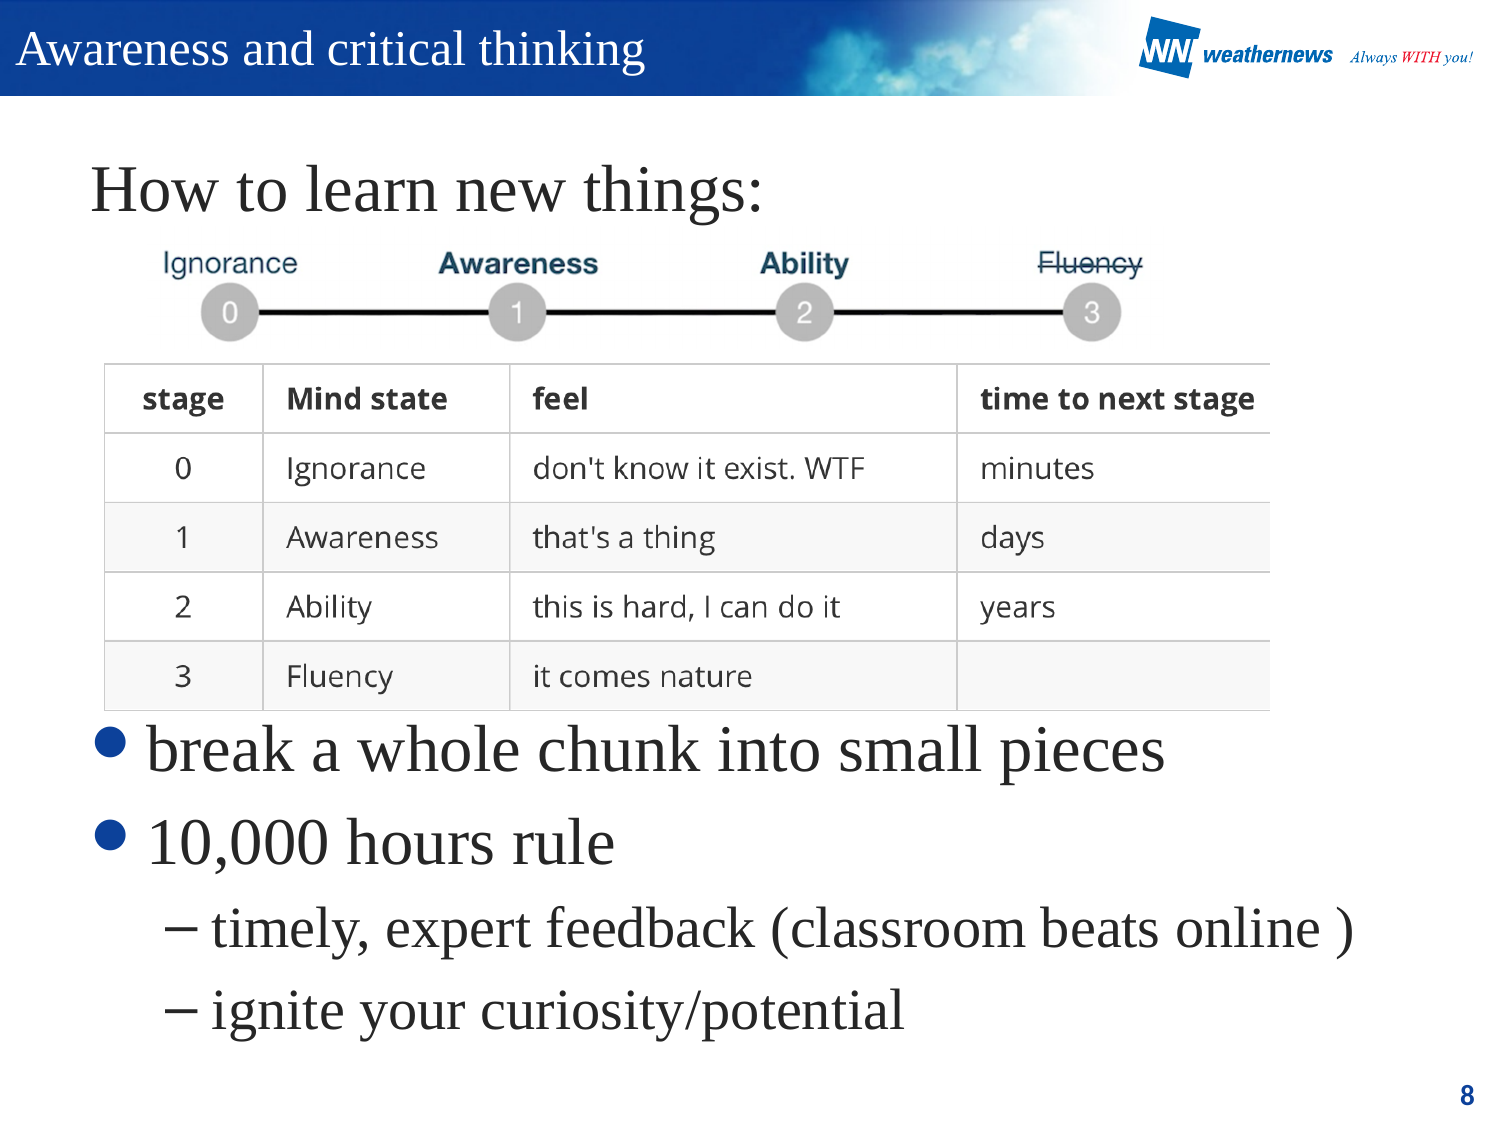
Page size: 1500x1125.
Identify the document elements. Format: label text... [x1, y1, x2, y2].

☆ ☆ ☆ ☆ ☆

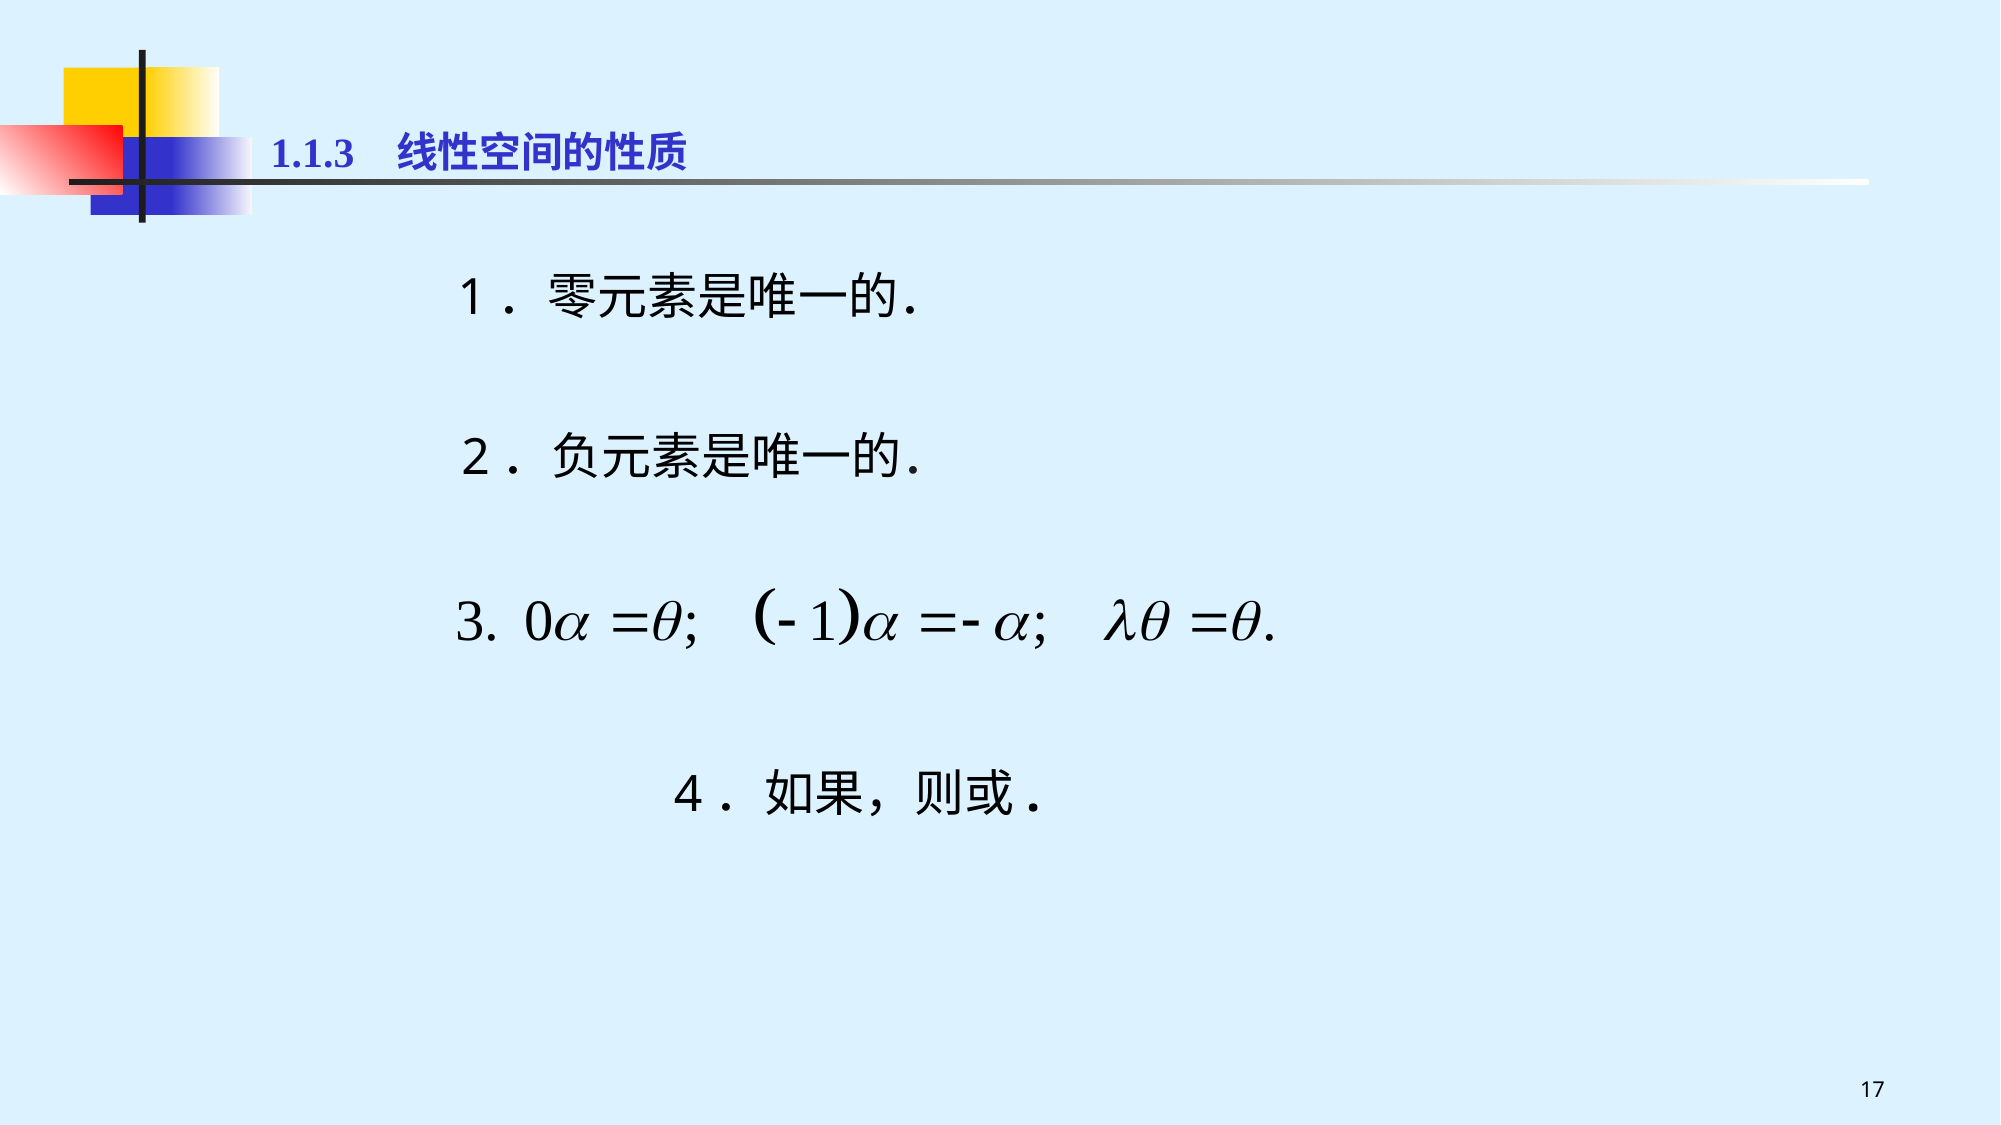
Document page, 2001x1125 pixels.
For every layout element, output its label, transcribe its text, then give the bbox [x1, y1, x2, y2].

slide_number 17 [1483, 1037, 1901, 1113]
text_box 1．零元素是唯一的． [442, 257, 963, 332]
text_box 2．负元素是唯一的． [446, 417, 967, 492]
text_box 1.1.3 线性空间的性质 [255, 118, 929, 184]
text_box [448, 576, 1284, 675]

☆ ☆ ☆ ☆ ☆

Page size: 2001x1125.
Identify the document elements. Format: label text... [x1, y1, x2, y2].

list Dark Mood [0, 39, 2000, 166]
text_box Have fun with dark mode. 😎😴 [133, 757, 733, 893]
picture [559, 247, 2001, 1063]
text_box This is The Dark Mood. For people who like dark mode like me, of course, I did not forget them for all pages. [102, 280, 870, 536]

☆ ☆ ☆ ☆ ☆

Scan the entries above for the string "size" and copy each line that contains it.

SOLUTION FOR THIS TASK ->
Page size: 1500x1125.
Page size: 2001x1125.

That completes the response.